The pound's collapse has helped Britain's export sector but investment is on hold Credit: PA

But big investment projects are being slowed, cut back or shelved. Construction and housebuilding are heading for a (possibly mild) recession.

And it is highly unlikely that the export increment will in any serious way remedy our dangerous dependence on borrowing unsustainable amounts from the rest of the world to fund our lifestyles (our current account deficit, at circa 7%, is the widest since records began).

The point is we simply don't know how long the negative economic impact of Brexit will be sustained, or how severe it will be.

Because that will depend on the two most important known unknowns in government policy.

First, and as President Obama and Japan's premier Abe bluntly reminded Theresa May at the G20 over the weekend, the future contribution to jobs and investment of the multinationals that dominate our economy depends on their being given certainty that they will continue to have relatively frictionless access to the European single market.

Barack Obama issued a stark warning to the UK, as did Japan's Shinzo Abe Credit: Reuters

And right now we have absolutely no clue how and whether that can be achieved.

Instead we have a fatuous dispute between the Brexit minister David Davis - who correctly said on Monday that the chances of the UK having continued membership of the single market are slim to none, if Mrs May sticks to her plan to repatriate control of immigration - and Downing Street, which eccentrically argues that all options are open.

As a business leader said to me this morning, "Help!"

Second, the fiscal stance of the May administration is all over the shop.

On the one hand, almost the first announcement by her and her new chancellor Philip Hammond was that they were abandoning George Osborne's commitment to generate a surplus by the end of the parliament.

But that is less a policy decision, and more a recognition that Brexit would reduce growth and therefore revenues from taxes.

It was to say that rather than impose yet more austerity and cuts when growth forecasts were not met, the Chancellor would allow the so-called automatic stabilisers (of higher benefit payments, and a reduced tax take) to operate.

Could we see a return to Osbornomics?
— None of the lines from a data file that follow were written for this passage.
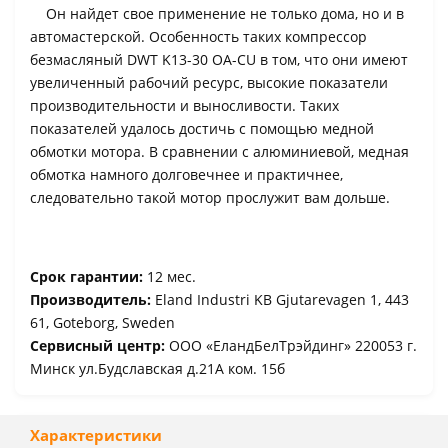
Он найдет свое применение не только дома, но и в
автомастерской. Особенность таких компрессор
безмасляный DWT K13-30 OA-CU в том, что они имеют
увеличенный рабочий ресурс, высокие показатели
производительности и выносливости. Таких
показателей удалось достичь с помощью медной
обмотки мотора. В сравнении с алюминиевой, медная
обмотка намного долговечнее и практичнее,
следовательно такой мотор прослужит вам дольше.
Срок гарантии:
12 мес.
Производитель:
Eland Industri KB Gjutarevagen 1, 443
61, Goteborg, Sweden
Сервисный центр:
ООО «ЕландБелТрэйдинг» 220053 г.
Минск ул.Будславская д.21А ком. 15б
Характеристики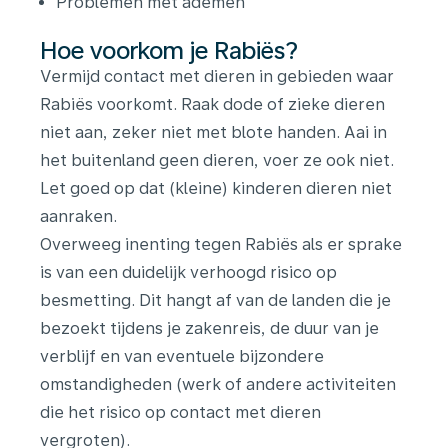
Problemen met ademen
Hoe voorkom je Rabiës?
Vermijd contact met dieren in gebieden waar
Rabiës voorkomt. Raak dode of zieke dieren
niet aan, zeker niet met blote handen. Aai in
het buitenland geen dieren, voer ze ook niet.
Let goed op dat (kleine) kinderen dieren niet
aanraken.
Overweeg inenting tegen Rabiës als er sprake
is van een duidelijk verhoogd risico op
besmetting. Dit hangt af van de landen die je
bezoekt tijdens je zakenreis, de duur van je
verblijf en van eventuele bijzondere
omstandigheden (werk of andere activiteiten
die het risico op contact met dieren
vergroten).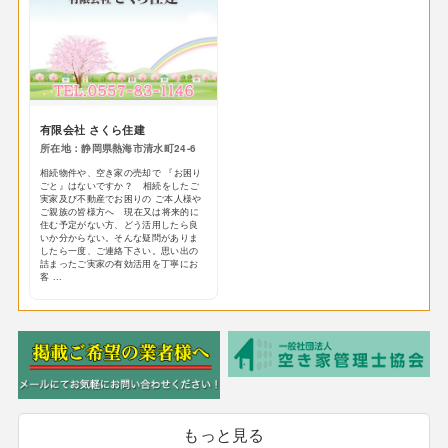
有限会社 さくら住建
所在地：静岡県熱海市清水町24-6
相続物件や、空き家の売却で 『お困り
ごと』はないですか？ 相続をしたご
実家及び不動産でお困りの ご本人様や
ご親族の皆様方へ 現在又は将来的に
住む予定がない方、どう活用したら良
いか分からない。そんな疑問がありま
したら一度、ご連絡下さい。思い出の
詰まったご実家の有効活用を丁寧にお
客 ...
もっと見る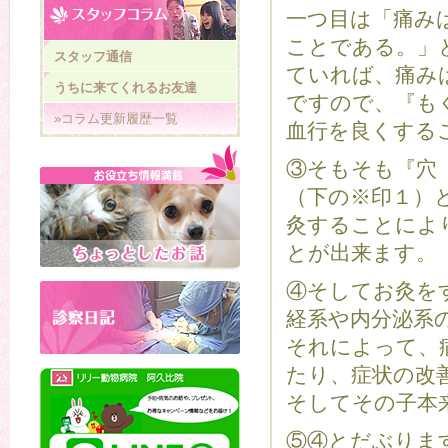
一つ目は「痛み
ことである。」
スタッフ通信
ていれば、痛み
うちに来てくれるお友達
ですので、『も
»コラム更新履歴一覧
血行を良くする
③そもそも『穴
（下の※印１）
灸することによ
とが出来ます。
④そしてお灸を
経系や内分泌系
それによって、
たり、症状の改
そしてその子本
⑤④とだぶりま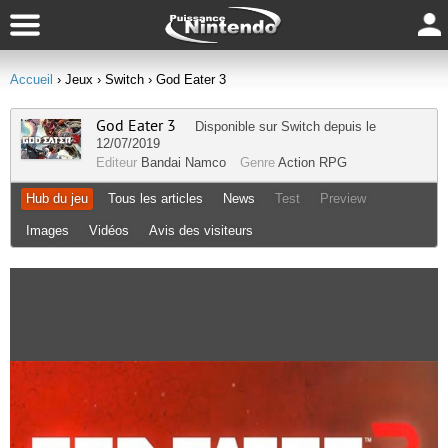
Accueil
› Jeux
› Switch
› God Eater 3
God Eater 3
Disponible sur
Switch
depuis le
12/07/2019
Editeur
Bandai Namco
Genre
Action RPG
Hub du jeu
Tous les articles
News
Test
Preview
Images
Vidéos
Avis des visiteurs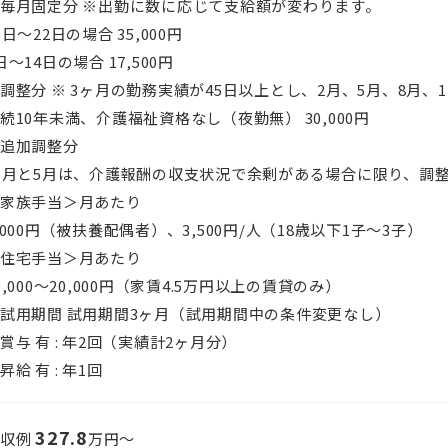
毎月固定分 ※出勤に数に応じて支給額が変わります。
5日〜22日の場合 35,000円
日〜14日の場合 17,500円
調整分 ※ 3ヶ月の勤務実績が45日以上とし、2月、5月、8月、
続10年未満、介護福祉資格なし（夜勤無） 30,000円
追加調整分
1月と5月は、介護報酬の収支状況で余剰がある場合に限り、調
家族手当＞月あたり
,000円（被扶養配偶者）、3,500円/人（18歳以下1子〜3子）
住宅手当＞月あたり
0,000～20,000円（家賃4.5万円以上の賃貸のみ）
■試用期間
試用期間3ヶ月（試用期間中の条件変更なし）
賞与 有 :
年2回（実績計2ヶ月分）
昇給 有 :
年1回
327.8
年収例
万円〜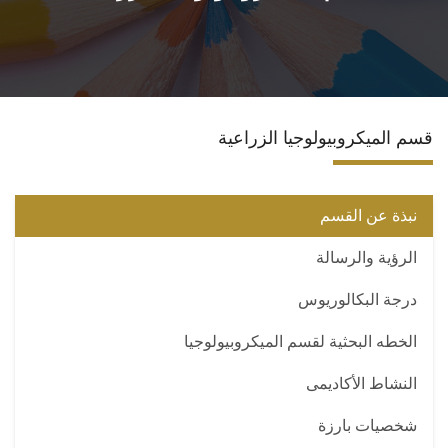
المراكز والوحدات
الاقسام
قسم الميكروبيولوجيا الزراعية
البرامج الدراسية
المجلات العلمية
نبذة عن القسم
الرؤية والرسالة
تواصل معنا
درجة البكالوريوس
الخطه البحثية لقسم الميكروبيولوجيا
النشاط الأكاديمى
شخصيات بارزة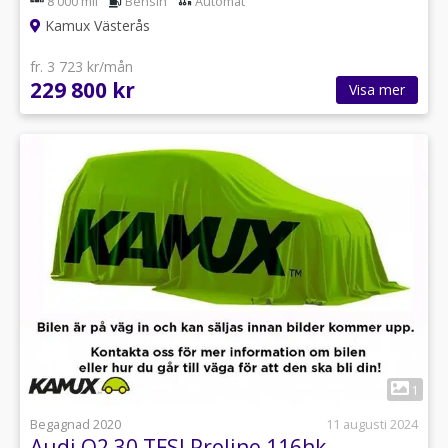
8 000 mil
Bensin
Automat
Kamux Västerås
fr. 3 723 kr/mån
229 800 kr
Visa mer
1
Begagnad 2020
11 augusti 2024
Audi Q2 30 TFSI Proline 116hk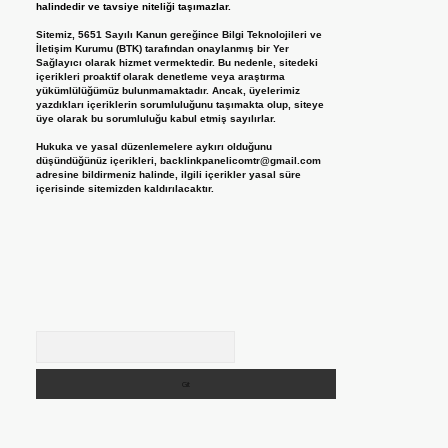
halindedir ve tavsiye niteliği taşımazlar.
Sitemiz, 5651 Sayılı Kanun gereğince Bilgi Teknolojileri ve
İletişim Kurumu (BTK) tarafından onaylanmış bir Yer
Sağlayıcı olarak hizmet vermektedir. Bu nedenle, sitedeki
içerikleri proaktif olarak denetleme veya araştırma
yükümlülüğümüz bulunmamaktadır. Ancak, üyelerimiz
yazdıkları içeriklerin sorumluluğunu taşımakta olup, siteye
üye olarak bu sorumluluğu kabul etmiş sayılırlar.
Hukuka ve yasal düzenlemelere aykırı olduğunu
düşündüğünüz içerikleri,
backlinkpanelicomtr@gmail.com
adresine bildirmeniz halinde, ilgili içerikler yasal süre
içerisinde sitemizden kaldırılacaktır.
Arama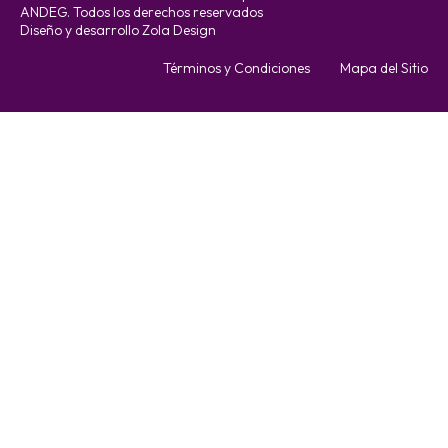
ANDEG. Todos los derechos reservados
Diseño y desarrollo Zola Design
Términos y Condiciones
Mapa del Sitio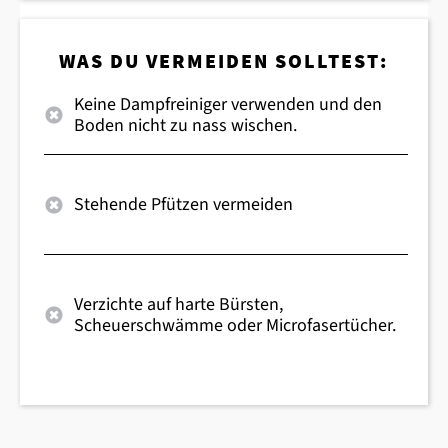
WAS DU VERMEIDEN SOLLTEST:
Keine Dampfreiniger verwenden und den
Boden nicht zu nass wischen.
Stehende Pfützen vermeiden
Verzichte auf harte Bürsten,
Scheuerschwämme oder Microfasertücher.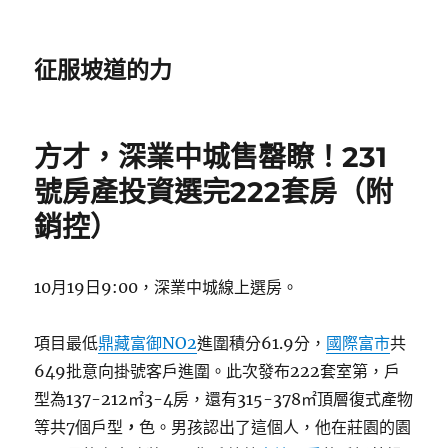
征服坡道的力
方才，深業中城售罄瞭！231
號房產投資選完222套房（附
銷控）
10月19日9:00，深業中城線上選房。
項目最低
鼎藏富御NO2
進圍積分61.9分，
國際富市
共
649批意向掛號客戶進圍。此次發布222套室第，戶
型為137-212㎡3-4房，還有315-378㎡頂層復式產物
等共7個戶型
，
色。男孩認出了這個人，他在莊園的園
Credit: PA

However that tells us precisely nothing about whether Mrs May will adhere in the longer term to Osborne's plan to generate surpluses in all so-called normal years.

She rather hinted in her briefing to journalists in her official plane on Saturday afternoon that she was heading back to Osbornomics, when she said that it was important the government should "live within its means".
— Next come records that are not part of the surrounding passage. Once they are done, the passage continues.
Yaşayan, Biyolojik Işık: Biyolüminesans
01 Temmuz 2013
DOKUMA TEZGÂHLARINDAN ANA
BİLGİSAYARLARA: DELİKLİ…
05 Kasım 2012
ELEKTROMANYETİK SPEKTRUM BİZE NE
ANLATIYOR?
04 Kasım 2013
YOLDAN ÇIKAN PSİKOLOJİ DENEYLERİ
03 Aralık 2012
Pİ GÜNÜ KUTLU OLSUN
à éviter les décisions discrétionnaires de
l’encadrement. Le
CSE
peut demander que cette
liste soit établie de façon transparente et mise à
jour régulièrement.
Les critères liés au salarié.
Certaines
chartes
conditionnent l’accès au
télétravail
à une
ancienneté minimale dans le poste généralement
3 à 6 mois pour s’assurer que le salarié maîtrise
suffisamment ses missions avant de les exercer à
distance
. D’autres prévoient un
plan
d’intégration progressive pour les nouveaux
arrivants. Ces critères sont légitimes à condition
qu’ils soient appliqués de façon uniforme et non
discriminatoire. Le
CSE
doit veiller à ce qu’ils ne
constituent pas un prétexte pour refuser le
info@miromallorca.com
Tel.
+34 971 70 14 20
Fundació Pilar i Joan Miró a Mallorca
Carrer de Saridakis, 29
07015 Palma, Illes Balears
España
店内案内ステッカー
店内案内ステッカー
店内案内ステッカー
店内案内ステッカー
But in fact that is a precept consistent with all manner of different approaches to taxing and spending (Gordon Brown would argue he lived by it, and his so called golden rule permitted far more borrowing than Osborne's rules).

Or to put it another way, for the Chancellor and Treasury, deciding the appropriate taxing and spending measures for the autumn statement is subject to two massive uncertainties: we have no fiscal rule right now; and anyone who thinks they can reliably forecast the pre and post Brexit trajectory of the economy, and therefore tax revenues, is either a charlatan or a fool.

The autumn statement will at best be the equivalent of replastering a wall at night during a power cut.

Now, to return to where I started, it is a bit puzzling perhaps that - against that backdrop of inescapable ignorance about our economic future - that markets and investors are so calm.

Except that it isn't.

Investors are relying on the Bank of England to smooth out any bumps Credit: PA

The explanation for investors' sangfroid is they are relying on the Bank of England to cut the cost of borrowing and print money at every possible bump in the road.

Which in practice, as I said right at the start (if you can remember that far back) should be troubling rather than reassuring.

Because for an economy - like the UK's which is excessively indebted and has been powered by borrowing for too long - to become even more hooked on the drug of cheap money, rather than reconstructing itself to generate sustainable rises in living standards through improving the competitiveness of industry, is the road to penury.